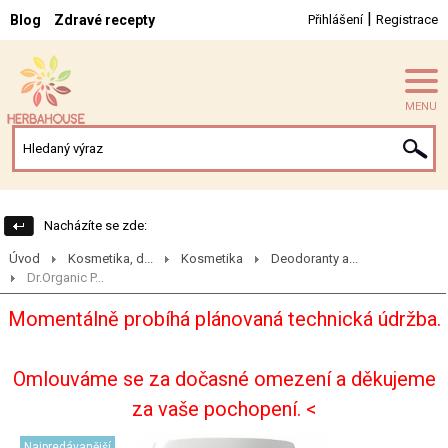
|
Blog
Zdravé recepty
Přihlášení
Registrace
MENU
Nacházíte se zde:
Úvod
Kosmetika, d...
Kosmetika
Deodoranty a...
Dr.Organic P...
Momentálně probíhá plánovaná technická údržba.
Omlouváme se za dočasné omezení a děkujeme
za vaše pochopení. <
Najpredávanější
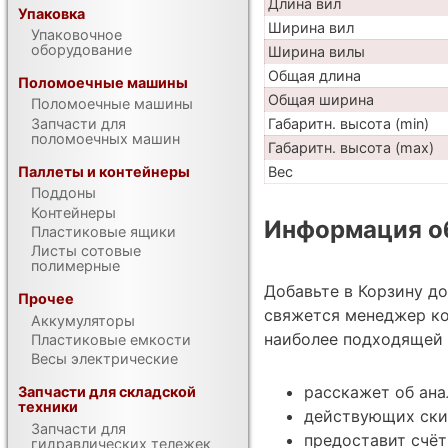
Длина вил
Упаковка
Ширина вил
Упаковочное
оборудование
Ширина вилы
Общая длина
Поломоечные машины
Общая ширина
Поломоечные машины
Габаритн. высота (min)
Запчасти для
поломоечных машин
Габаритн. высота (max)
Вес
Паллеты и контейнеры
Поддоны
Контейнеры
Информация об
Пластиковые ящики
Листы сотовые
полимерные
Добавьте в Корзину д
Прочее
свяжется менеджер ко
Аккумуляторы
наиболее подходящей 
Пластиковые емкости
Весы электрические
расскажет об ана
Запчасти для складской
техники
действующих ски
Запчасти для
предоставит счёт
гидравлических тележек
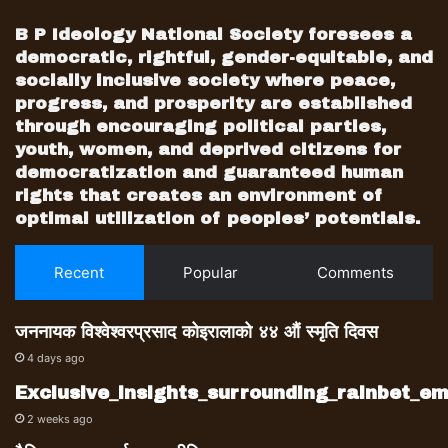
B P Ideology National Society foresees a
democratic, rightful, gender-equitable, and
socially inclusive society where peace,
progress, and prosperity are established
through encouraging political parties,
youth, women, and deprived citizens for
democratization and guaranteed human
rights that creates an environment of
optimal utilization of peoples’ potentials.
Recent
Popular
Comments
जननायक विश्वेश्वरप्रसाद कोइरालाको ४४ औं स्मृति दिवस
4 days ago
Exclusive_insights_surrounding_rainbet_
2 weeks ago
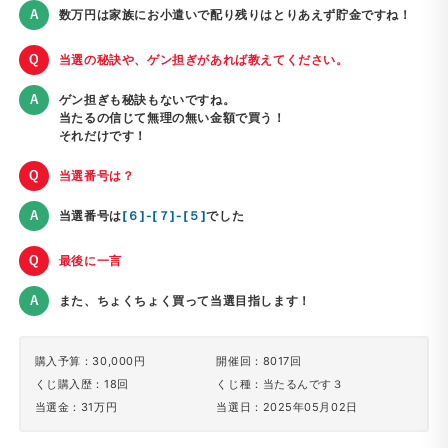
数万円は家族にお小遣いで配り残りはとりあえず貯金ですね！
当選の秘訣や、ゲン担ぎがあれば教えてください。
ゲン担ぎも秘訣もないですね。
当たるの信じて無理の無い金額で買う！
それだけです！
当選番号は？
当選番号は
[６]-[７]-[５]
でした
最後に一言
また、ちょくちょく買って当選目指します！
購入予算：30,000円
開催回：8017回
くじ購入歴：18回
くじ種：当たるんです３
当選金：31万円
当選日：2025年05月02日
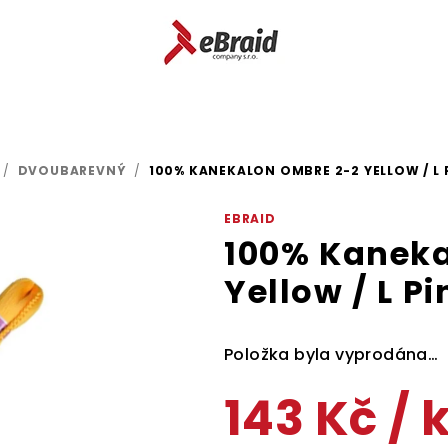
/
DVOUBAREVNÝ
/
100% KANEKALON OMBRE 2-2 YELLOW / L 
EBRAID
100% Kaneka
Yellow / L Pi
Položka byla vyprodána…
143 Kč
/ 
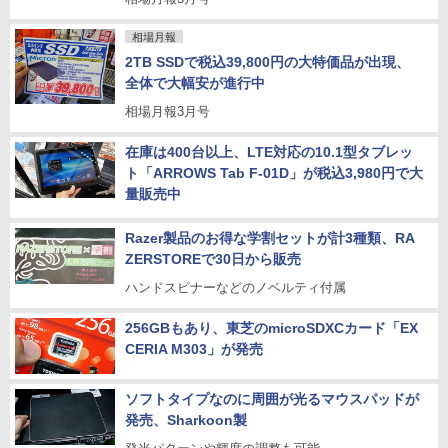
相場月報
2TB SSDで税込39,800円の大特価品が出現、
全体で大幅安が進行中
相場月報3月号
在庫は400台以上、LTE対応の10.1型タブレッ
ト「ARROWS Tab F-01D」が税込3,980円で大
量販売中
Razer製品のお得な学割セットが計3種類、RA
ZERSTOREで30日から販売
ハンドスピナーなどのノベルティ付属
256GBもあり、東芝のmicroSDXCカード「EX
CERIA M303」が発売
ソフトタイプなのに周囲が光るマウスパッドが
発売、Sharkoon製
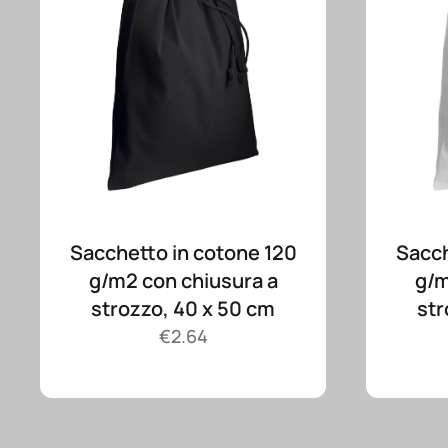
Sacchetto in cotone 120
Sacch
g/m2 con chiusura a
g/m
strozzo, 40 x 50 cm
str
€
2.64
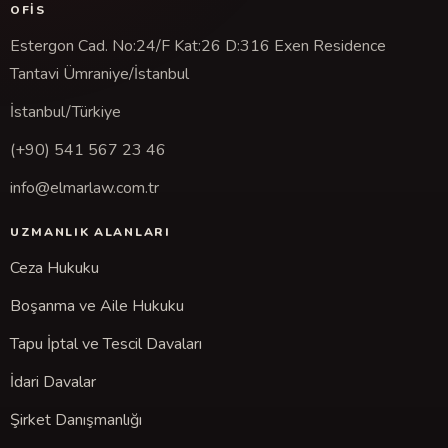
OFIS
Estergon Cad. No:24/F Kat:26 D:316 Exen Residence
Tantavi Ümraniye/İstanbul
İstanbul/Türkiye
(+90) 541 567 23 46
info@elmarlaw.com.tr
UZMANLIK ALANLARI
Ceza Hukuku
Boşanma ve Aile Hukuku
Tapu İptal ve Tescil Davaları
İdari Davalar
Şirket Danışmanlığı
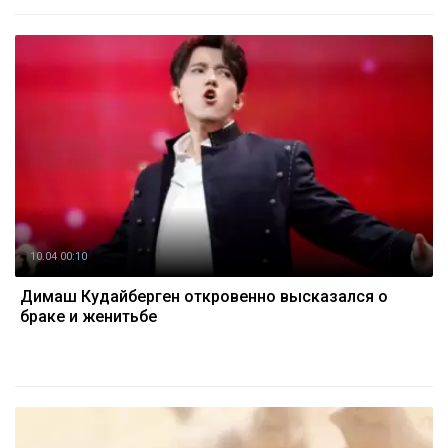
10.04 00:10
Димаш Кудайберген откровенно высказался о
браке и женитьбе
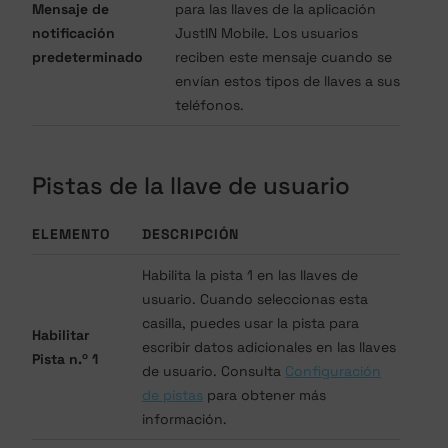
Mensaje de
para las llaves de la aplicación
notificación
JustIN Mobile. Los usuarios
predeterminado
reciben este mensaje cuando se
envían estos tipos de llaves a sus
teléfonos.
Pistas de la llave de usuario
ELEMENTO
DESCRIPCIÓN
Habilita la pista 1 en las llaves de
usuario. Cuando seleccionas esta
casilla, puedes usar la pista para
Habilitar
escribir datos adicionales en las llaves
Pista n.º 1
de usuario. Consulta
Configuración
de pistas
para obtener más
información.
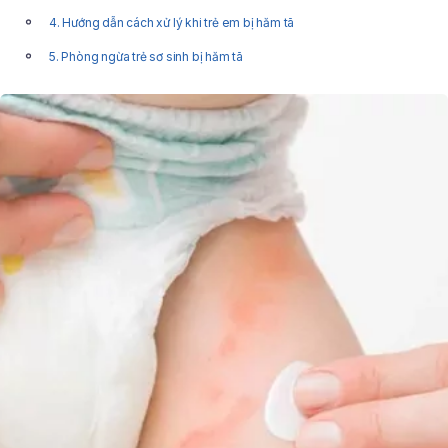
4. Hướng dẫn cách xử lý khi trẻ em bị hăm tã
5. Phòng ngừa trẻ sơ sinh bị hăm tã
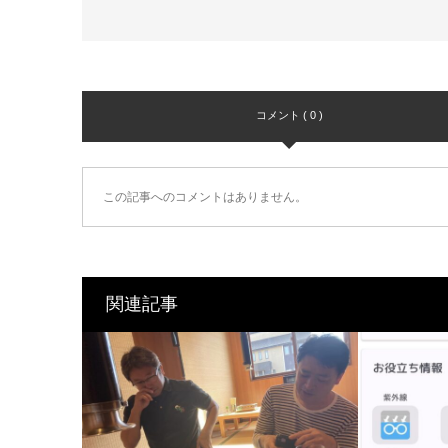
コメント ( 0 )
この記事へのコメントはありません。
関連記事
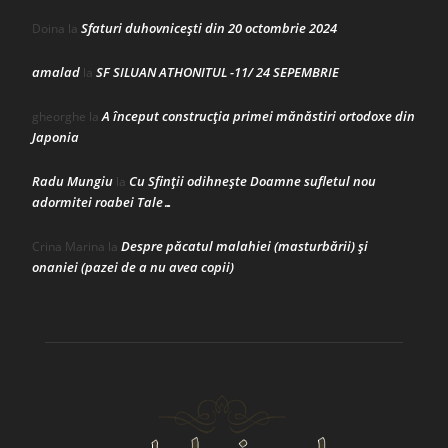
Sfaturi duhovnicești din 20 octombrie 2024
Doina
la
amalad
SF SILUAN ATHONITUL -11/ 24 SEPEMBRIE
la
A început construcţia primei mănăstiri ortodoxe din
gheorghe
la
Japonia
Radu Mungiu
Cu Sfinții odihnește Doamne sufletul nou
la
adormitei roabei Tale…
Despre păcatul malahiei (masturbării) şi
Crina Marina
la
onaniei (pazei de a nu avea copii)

··········

• _Work task_: Count each line above with "İstanbul"; write only the number.

• _Written response_: 2